**What needs to be done**:
Of all the lines below, return only those starting with the line holding "Monitor and document condition of IV site." and going on through the line holding "Insert urinary catheter", exactly as written.

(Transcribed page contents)
★ ★ ★ ★ ★

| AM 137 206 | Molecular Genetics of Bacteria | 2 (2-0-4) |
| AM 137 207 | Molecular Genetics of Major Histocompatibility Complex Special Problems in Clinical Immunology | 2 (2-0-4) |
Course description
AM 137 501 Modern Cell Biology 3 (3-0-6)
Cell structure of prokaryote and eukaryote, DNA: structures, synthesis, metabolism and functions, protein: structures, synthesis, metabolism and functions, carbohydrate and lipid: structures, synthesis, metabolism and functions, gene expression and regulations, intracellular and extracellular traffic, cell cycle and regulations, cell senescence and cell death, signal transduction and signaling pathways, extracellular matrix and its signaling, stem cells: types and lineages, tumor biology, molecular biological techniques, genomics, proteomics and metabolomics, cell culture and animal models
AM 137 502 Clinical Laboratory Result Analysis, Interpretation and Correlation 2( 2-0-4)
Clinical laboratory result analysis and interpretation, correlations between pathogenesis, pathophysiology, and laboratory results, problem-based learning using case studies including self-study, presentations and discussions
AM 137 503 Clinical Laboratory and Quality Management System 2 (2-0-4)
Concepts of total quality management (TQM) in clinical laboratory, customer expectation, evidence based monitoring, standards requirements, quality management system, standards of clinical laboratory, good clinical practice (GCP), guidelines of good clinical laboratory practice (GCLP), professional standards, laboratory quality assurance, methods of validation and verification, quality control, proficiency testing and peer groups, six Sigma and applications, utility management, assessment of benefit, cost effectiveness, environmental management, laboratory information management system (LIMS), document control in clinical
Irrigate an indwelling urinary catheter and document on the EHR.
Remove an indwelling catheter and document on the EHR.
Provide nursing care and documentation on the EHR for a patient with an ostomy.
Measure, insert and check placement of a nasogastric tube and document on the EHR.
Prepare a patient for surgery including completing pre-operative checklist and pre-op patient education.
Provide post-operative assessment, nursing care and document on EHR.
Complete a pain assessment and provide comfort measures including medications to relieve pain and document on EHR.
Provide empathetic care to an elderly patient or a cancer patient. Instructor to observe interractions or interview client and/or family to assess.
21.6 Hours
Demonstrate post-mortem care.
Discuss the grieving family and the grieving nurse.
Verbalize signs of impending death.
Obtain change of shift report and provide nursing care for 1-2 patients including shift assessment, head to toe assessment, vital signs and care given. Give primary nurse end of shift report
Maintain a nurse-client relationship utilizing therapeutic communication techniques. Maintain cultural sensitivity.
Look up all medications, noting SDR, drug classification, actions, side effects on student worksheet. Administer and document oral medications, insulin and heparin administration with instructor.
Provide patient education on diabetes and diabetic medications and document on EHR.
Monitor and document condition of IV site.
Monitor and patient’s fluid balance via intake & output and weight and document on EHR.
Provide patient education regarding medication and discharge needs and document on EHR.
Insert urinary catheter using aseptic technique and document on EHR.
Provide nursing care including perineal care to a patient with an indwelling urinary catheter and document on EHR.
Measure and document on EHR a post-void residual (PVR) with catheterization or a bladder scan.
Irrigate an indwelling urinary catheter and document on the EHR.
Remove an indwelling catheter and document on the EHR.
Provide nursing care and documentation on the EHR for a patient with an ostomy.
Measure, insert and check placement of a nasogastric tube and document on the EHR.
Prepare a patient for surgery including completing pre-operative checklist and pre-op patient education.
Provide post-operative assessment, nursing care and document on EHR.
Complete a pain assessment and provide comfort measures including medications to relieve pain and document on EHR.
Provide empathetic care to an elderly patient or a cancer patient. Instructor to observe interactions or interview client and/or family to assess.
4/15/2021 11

★ ★ ★ ★ ★

**Answer to the problem**:
Monitor and document condition of IV site.
Monitor and patient’s fluid balance via intake & output and weight and document on EHR.
Provide patient education regarding medication and discharge needs and document on EHR.
Insert urinary catheter using aseptic technique and document on EHR.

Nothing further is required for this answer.